Río Sabarmati, India (2011). Fuente: revistaenie.clarin.com

   Según la autora, ahora nos encontramos en el límite de sustentabilidad de la ideología de progreso así entendida. La crisis ecológica se declara, según ella, sin ambages; pero esto no sería todo. Habría muchas señales que indicarían que nos hallarnos en una crisis civilizatoria total. Al contrario de lo que se esperaba, la tecnología no habría liberado al ser humano de los aspectos más rutinarios y esclavizadores del trabajo. Seguirían siendo solo unos cuantos privilegiados los que pueden permitirse trabajar vocacionalmente. La mayoría seguiría soportando el trabajo como una carga, sin vivirlo como un medio de autorrealización, ni como una forma de participación activa, creativa y mucho menos colaborativa y desinteresada en la sociedad. Y, en adición a lo anterior, la mayor parte del trabajo resultaría ser nocivo desde el punto de vista medioambiental, pues está concebido para una actividad productiva excesiva e insostenible en la que lo superfluo se hace necesario y lo necesario siempre aparece como escaso si es menos rentable para el mercado que otras inversiones. Una actividad que acaba también redundando negativamente en nuestra salud, formas de vida y relación.

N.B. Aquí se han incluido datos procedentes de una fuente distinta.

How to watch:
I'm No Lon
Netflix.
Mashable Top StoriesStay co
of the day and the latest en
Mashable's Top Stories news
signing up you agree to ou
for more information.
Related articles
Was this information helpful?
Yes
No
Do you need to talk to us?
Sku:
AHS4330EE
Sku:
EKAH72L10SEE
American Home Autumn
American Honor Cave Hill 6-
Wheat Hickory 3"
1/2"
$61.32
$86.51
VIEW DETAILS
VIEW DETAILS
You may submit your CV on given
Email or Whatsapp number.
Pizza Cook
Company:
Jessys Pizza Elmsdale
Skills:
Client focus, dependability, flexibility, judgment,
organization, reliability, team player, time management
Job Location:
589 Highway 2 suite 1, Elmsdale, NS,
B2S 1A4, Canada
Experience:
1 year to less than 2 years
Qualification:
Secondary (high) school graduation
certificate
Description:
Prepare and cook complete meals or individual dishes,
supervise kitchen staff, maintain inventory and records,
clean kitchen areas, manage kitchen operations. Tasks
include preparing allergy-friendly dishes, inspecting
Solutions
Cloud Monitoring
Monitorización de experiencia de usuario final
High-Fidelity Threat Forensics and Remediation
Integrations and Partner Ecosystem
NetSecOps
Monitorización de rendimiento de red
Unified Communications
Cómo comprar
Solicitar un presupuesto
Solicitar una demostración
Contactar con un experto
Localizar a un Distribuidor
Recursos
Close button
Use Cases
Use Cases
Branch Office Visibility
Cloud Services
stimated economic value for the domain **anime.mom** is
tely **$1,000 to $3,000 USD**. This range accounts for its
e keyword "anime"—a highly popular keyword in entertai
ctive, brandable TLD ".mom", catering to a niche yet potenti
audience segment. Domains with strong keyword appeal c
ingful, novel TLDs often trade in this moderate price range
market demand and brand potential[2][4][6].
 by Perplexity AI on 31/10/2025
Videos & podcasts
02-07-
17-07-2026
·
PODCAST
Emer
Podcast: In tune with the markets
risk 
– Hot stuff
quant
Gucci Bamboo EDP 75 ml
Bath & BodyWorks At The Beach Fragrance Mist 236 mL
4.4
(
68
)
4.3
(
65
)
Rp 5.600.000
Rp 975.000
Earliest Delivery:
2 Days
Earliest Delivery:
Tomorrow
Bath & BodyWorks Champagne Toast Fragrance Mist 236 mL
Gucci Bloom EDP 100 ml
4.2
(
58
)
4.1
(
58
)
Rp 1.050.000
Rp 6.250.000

   Así pues, la revisión de muchos de los presupuestos sobre los que se erigen nuestras sociedades se haría, según Rosa Almansa, inexcusable. Sin embargo, querer hacerlo con fines nuevamente instrumentales parecería, según la autora, un contrasentido. Es decir, revisar nuestras formas de vida y de relación únicamente porque nos conviene, tratando de salvar así las naves, sacando ventaja a la vez de lo viejo y lo nuevo, no sería sino prolongar viejas actitudes que nos llevarían a perpetuar el problema de base. Se haría urgente, pues –y este es uno de los planteamientos fuertes del texto-, plantear una nueva antropología. Según se apunta en el capítulo, ésta no podría tener otra base que nuestra capacidad de dar gratuitamente; de sentirnos uno con los otros, sin esperar otra recompensa que esta misma; y de guiarnos por esa capacidad únicamente nuestra de ponernos en el lugar de los otros seres. Porque si es cierto que de nuestra enajenación nace la destrucción de los ecosistemas que conforman nuestro planeta, también sería cierto, según Almansa, que solo al ser humano pertenece esa capacidad, propia de la conciencia más desarrollada, de sufrir con los otros y por los otros, humanos o no. De ella, y no de ninguna otra fuente, nacería la conciencia ecológica. Y de ella también brotaría el sentimiento de nos permitiría reconocernos como hermanos, independientemente del credo concreto que se profese.

Pablo Orduna Portús.
Profesor de Historia Moderna de la Universidad Internacional de La Rioja.


*Artículo publicado originalmente en http://blogs.unir.net/pablo-miguel-orduna-portus/4195-concepcion-del-trabajo-crisis-ambiental-y-modelo-antropologico

[1] Dorion Sagan y Eric D. Schneider, La termodinámica de la vida, Tusquets, Barcelona, 2008, p. 20.
[2] Citado por Karl Jaspers, Origen y meta de la Historia, Altaya, Barcelona, 1994, p. 153. El subrayado es nuestro.